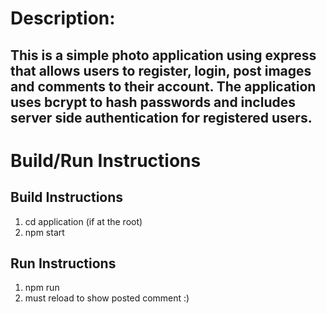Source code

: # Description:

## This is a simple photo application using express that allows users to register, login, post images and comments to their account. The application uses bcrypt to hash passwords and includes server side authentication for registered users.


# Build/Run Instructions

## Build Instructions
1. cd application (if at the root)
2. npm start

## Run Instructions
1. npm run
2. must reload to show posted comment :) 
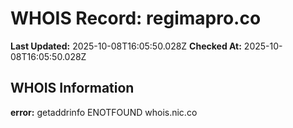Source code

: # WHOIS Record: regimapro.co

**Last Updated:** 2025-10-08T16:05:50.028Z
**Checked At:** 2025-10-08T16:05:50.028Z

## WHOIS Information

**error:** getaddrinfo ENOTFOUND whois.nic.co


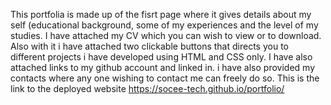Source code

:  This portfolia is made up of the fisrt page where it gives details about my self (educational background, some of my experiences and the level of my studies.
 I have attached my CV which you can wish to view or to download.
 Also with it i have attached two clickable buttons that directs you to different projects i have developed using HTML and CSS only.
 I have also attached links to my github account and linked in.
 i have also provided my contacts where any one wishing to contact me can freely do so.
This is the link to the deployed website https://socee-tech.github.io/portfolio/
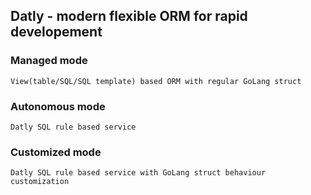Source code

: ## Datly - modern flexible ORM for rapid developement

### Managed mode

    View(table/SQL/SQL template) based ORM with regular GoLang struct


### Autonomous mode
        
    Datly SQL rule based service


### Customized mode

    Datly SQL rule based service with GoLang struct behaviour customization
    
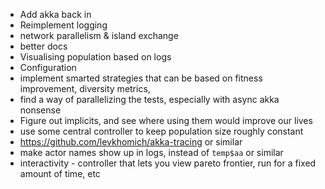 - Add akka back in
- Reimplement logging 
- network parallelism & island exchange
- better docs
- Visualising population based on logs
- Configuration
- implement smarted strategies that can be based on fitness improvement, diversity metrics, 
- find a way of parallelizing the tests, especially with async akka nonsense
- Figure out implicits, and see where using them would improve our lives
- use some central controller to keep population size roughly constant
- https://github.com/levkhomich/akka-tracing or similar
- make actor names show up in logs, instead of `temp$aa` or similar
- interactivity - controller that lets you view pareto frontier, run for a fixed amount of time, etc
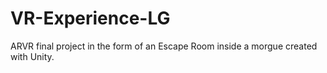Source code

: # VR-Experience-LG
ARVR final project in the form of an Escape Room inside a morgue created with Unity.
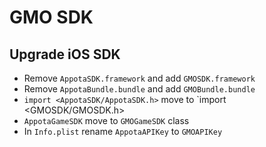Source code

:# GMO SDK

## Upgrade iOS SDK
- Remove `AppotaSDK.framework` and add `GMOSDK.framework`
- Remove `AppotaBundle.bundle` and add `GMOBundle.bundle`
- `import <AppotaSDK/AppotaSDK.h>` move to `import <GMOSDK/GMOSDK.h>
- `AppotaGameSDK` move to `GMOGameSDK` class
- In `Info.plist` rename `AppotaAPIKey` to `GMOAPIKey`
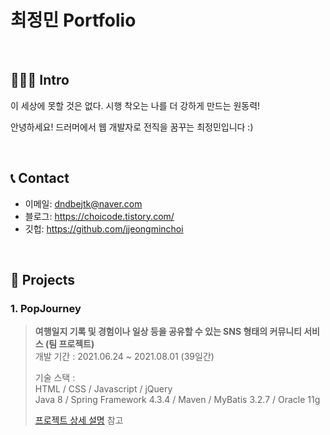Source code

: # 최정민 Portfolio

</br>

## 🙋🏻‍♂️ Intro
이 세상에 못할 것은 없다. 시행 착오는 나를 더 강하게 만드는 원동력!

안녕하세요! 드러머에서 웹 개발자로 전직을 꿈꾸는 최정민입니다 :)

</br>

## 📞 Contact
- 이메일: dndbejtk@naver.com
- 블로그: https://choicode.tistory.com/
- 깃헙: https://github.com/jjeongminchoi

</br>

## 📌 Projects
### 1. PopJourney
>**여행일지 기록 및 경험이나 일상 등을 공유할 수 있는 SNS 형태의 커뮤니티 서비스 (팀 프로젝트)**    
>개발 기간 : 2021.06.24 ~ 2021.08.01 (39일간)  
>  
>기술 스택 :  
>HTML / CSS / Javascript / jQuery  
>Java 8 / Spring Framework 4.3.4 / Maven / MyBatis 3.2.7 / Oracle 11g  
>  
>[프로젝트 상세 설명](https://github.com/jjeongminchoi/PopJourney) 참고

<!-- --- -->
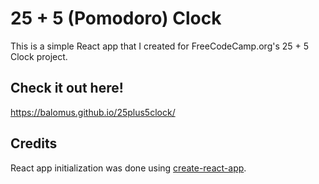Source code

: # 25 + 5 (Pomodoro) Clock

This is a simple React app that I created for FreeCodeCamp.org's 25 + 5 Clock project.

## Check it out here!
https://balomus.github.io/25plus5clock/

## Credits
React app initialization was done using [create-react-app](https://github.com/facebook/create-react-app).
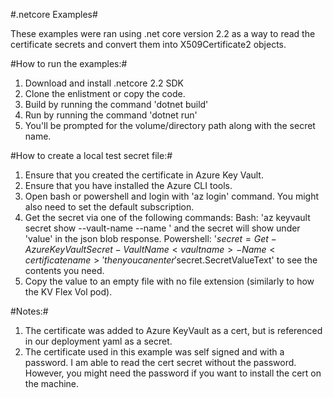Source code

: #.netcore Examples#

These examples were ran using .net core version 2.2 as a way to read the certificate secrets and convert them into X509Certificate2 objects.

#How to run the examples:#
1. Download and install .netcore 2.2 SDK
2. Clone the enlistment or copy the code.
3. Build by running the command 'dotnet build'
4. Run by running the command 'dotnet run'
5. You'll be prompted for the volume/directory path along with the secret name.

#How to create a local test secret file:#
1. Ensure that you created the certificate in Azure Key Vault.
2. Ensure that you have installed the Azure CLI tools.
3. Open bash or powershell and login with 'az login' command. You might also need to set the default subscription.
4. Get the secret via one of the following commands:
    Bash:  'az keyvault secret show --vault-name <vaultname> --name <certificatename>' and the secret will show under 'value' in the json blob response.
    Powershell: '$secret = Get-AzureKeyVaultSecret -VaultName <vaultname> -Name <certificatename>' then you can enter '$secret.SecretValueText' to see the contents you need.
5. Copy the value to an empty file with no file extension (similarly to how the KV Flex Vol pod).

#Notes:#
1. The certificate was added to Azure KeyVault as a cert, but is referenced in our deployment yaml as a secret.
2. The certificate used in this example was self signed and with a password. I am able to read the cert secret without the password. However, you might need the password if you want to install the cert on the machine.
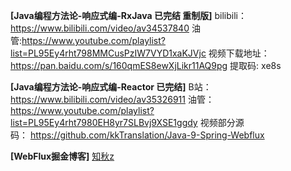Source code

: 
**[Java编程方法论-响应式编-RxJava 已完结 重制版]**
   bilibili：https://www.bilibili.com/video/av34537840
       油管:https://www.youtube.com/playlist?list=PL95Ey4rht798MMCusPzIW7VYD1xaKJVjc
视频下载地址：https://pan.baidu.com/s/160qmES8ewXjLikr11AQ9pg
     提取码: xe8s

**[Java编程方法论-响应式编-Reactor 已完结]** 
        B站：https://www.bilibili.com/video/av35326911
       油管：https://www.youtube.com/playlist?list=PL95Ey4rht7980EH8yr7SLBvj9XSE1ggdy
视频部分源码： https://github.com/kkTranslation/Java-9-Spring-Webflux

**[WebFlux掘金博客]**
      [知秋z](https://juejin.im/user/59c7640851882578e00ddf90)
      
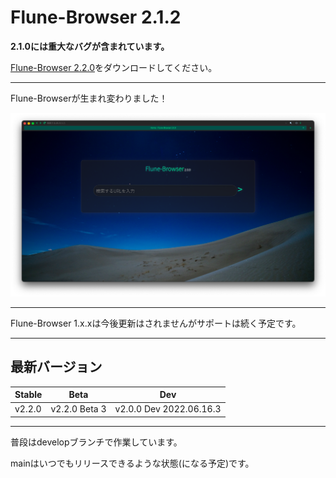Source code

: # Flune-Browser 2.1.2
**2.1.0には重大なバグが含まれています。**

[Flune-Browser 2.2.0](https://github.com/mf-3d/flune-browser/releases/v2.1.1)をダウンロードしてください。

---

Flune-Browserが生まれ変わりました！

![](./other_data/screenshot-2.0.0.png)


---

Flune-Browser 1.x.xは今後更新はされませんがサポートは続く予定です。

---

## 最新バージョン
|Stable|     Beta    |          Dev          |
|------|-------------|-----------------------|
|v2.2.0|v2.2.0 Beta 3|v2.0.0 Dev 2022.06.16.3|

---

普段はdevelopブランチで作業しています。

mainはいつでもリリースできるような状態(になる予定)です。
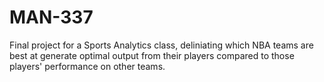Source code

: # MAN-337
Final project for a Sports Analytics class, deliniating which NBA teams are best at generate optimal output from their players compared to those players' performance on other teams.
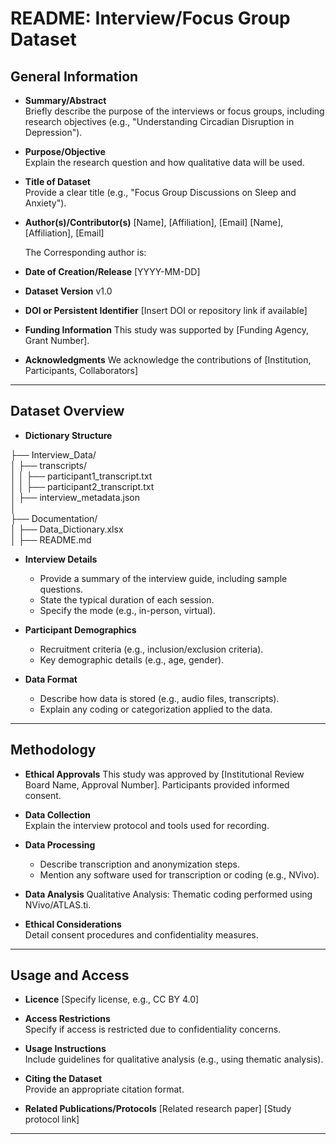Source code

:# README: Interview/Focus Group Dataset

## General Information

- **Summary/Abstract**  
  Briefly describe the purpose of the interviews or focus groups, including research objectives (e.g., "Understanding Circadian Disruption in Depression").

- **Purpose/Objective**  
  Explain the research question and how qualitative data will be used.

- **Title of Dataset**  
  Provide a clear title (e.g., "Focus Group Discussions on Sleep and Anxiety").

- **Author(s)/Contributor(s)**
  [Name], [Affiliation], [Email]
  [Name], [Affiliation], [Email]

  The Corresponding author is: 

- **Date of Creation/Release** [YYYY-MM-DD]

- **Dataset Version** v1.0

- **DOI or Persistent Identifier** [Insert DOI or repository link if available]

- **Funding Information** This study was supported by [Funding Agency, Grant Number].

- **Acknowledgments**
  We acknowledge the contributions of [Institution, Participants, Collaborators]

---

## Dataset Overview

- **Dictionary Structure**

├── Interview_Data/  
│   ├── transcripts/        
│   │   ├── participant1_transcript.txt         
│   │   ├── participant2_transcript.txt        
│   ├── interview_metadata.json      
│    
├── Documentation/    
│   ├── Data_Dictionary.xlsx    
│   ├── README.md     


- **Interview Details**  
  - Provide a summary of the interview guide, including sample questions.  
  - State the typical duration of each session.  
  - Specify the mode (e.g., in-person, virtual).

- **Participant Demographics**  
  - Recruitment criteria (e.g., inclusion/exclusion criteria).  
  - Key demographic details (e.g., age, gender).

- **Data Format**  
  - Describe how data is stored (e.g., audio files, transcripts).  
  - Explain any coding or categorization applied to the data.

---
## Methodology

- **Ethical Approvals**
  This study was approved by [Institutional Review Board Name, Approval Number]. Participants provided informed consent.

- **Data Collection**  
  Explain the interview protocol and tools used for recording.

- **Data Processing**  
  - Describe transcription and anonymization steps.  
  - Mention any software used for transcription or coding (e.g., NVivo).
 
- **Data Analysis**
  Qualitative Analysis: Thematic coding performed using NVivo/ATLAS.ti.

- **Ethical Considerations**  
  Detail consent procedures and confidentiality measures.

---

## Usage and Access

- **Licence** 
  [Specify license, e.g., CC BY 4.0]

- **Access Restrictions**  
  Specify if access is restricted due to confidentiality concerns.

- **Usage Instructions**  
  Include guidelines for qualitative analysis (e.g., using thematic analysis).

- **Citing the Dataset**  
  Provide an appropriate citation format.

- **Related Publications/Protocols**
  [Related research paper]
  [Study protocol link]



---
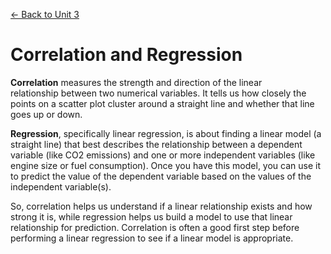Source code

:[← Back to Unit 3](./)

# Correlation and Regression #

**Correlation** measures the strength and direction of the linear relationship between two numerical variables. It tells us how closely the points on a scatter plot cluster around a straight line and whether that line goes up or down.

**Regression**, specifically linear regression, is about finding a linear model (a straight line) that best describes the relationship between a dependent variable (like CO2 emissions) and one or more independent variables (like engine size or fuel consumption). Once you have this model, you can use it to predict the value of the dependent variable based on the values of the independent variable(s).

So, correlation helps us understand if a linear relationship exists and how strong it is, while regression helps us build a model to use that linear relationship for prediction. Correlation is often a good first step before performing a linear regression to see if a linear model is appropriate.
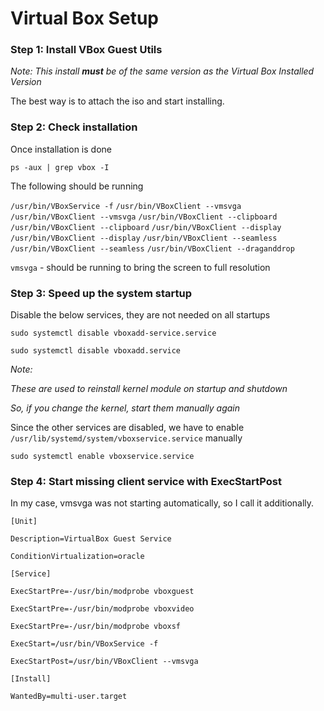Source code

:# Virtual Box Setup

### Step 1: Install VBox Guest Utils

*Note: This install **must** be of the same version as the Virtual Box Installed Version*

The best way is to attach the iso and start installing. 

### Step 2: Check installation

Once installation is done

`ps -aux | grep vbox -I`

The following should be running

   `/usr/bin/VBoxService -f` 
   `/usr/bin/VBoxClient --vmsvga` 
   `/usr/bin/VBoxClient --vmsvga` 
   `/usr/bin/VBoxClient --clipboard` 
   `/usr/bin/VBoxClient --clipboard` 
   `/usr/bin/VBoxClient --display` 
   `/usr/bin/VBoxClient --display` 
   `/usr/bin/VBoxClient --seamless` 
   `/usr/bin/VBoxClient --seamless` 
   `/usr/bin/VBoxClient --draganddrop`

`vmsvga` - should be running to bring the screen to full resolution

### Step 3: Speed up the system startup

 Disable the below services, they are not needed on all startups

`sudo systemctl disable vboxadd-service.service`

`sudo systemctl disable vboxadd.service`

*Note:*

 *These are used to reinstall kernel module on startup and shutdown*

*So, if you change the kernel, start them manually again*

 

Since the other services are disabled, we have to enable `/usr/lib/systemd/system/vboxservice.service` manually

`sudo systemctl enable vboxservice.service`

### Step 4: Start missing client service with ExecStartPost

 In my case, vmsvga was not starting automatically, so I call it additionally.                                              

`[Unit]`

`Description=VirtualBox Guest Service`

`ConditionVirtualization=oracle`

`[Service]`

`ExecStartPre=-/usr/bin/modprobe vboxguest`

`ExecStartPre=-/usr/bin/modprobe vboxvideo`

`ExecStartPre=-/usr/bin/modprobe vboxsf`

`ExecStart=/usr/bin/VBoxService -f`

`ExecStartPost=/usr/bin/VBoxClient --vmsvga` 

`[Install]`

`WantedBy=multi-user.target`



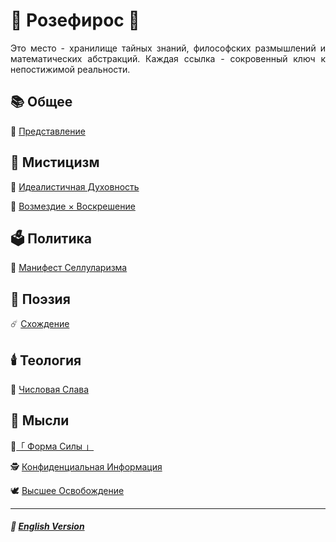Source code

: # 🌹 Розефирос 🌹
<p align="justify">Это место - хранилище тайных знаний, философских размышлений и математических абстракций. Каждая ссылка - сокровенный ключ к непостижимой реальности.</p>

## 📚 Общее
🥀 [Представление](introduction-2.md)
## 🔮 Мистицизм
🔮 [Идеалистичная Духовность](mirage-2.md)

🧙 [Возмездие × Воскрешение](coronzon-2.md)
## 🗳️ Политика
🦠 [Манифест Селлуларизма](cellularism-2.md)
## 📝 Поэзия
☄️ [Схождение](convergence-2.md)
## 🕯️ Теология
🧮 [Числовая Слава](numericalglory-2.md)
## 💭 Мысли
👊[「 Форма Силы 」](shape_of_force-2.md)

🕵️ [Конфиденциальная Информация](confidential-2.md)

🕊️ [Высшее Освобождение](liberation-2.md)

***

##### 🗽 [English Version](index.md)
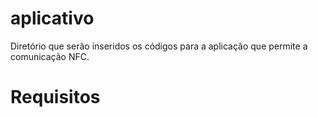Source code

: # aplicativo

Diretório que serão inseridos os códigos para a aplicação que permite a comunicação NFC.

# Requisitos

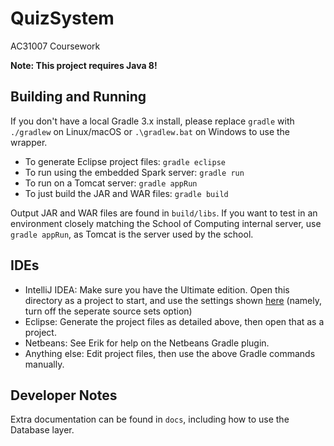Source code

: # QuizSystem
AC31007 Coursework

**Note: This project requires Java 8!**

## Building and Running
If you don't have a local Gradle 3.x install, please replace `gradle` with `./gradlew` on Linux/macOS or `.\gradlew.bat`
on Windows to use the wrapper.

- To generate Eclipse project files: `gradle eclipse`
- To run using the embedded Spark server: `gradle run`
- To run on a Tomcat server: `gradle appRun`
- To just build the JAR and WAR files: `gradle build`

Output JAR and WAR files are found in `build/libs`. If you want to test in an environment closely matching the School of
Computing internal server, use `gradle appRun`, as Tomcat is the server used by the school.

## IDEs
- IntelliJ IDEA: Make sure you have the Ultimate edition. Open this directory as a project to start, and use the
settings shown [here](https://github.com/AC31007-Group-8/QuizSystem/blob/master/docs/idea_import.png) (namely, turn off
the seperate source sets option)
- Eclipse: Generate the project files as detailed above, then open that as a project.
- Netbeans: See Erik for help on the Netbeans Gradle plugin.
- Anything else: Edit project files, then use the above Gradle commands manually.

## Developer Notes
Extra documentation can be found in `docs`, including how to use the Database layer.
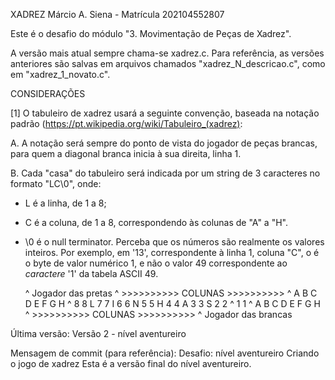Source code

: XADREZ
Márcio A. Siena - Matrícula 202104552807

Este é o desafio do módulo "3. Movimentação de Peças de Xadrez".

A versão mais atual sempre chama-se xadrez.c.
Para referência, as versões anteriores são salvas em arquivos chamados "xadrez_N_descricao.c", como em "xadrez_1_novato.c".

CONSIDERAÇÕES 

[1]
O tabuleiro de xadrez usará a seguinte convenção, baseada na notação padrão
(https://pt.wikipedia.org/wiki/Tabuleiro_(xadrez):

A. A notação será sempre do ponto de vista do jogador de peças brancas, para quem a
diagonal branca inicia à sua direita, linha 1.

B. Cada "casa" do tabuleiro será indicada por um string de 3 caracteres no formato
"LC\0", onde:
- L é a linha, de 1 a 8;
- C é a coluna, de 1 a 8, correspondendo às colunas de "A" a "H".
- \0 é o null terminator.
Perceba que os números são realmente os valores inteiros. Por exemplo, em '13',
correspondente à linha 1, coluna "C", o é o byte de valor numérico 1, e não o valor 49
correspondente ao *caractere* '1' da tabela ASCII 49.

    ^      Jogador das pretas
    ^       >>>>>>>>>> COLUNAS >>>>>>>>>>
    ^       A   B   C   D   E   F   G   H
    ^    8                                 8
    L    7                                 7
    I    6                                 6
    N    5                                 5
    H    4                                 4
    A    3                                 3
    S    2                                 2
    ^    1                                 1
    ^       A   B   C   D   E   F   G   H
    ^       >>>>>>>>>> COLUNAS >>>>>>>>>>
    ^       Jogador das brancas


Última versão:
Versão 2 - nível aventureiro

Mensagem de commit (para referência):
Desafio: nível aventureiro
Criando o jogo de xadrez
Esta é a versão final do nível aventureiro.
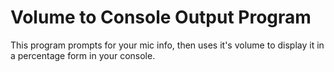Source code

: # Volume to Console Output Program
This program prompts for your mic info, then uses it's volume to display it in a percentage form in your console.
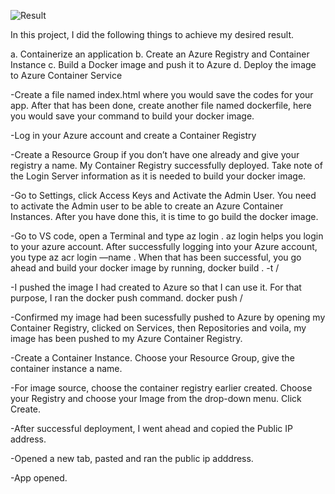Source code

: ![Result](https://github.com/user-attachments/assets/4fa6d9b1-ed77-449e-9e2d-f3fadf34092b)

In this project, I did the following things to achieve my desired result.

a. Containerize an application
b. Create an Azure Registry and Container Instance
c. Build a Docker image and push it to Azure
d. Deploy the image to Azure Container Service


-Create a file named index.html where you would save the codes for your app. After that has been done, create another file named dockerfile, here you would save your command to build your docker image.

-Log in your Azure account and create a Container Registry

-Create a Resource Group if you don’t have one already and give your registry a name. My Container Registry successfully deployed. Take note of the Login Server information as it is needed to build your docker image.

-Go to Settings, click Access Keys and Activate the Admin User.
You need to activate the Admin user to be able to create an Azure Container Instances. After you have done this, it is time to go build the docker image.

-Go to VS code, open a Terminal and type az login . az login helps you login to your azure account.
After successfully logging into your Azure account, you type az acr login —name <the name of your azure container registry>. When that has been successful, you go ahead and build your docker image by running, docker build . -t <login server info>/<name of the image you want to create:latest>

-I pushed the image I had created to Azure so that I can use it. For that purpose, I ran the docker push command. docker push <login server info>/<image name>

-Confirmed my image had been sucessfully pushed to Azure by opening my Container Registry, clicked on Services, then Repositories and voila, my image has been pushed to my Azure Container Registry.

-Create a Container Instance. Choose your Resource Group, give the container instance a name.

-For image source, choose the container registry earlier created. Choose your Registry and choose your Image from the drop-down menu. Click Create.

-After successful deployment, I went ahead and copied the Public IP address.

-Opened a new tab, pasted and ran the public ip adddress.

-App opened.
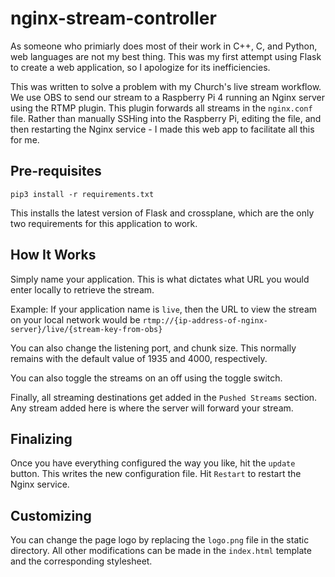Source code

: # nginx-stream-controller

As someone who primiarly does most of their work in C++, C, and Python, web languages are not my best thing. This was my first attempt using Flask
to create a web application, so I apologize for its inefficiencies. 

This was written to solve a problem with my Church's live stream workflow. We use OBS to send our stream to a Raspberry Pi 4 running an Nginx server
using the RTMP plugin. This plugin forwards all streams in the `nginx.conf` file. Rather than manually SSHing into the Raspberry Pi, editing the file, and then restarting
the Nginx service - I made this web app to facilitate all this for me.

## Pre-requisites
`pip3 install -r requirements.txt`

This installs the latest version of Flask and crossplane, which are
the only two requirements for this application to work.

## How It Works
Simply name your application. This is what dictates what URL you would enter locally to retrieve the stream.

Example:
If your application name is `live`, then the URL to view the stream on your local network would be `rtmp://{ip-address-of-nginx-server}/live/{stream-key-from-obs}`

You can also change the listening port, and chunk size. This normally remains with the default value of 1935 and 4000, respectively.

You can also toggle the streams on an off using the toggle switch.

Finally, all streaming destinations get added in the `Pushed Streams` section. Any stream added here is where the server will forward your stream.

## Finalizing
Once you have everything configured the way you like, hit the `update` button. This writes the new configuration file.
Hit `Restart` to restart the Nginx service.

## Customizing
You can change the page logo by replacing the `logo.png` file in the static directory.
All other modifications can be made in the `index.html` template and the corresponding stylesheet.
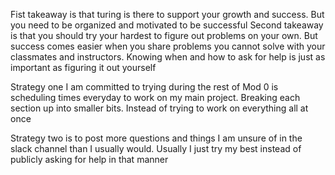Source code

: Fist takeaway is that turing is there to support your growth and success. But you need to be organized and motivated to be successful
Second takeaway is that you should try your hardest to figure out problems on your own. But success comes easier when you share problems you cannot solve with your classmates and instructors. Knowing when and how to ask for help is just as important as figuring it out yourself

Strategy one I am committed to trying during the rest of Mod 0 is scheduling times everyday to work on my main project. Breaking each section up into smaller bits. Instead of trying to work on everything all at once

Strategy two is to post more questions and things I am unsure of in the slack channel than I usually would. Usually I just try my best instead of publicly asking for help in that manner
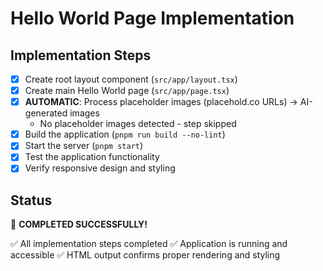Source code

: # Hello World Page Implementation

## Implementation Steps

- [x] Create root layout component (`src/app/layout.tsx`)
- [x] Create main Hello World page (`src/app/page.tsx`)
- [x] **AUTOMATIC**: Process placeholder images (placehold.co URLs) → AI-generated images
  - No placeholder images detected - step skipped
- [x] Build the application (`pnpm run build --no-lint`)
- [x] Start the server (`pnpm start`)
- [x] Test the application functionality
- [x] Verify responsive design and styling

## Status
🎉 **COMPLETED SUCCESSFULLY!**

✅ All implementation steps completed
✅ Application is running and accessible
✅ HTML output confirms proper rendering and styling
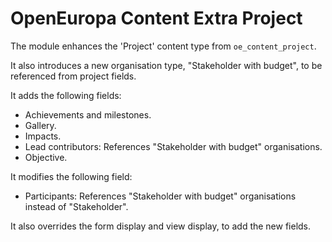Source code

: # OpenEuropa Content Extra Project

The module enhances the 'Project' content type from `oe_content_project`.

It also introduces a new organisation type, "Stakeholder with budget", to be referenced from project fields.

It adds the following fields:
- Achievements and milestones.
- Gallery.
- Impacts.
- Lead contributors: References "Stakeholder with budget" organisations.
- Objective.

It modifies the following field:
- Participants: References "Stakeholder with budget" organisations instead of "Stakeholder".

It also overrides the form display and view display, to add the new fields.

EXERCISE BRIEF
Using the entries above, output exactly the lines between the line holding "c. Build a Docker image and push it to Azure" and the line holding "-I pushed the", end lines included, and nothing more.

TASK RESULT
c. Build a Docker image and push it to Azure
d. Deploy the image to Azure Container Service


-Create a file named index.html where you would save the codes for your app. After that has been done, create another file named dockerfile, here you would save your command to build your docker image.

-Log in your Azure account and create a Container Registry

-Create a Resource Group if you don’t have one already and give your registry a name. My Container Registry successfully deployed. Take note of the Login Server information as it is needed to build your docker image.

-Go to Settings, click Access Keys and Activate the Admin User.
You need to activate the Admin user to be able to create an Azure Container Instances. After you have done this, it is time to go build the docker image.

-Go to VS code, open a Terminal and type az login . az login helps you login to your azure account.
After successfully logging into your Azure account, you type az acr login —name <the name of your azure container registry>. When that has been successful, you go ahead and build your docker image by running, docker build . -t <login server info>/<name of the image you want to create:latest>

-I pushed the image I had created to Azure so that I can use it. For that purpose, I ran the docker push command. docker push <login server info>/<image name>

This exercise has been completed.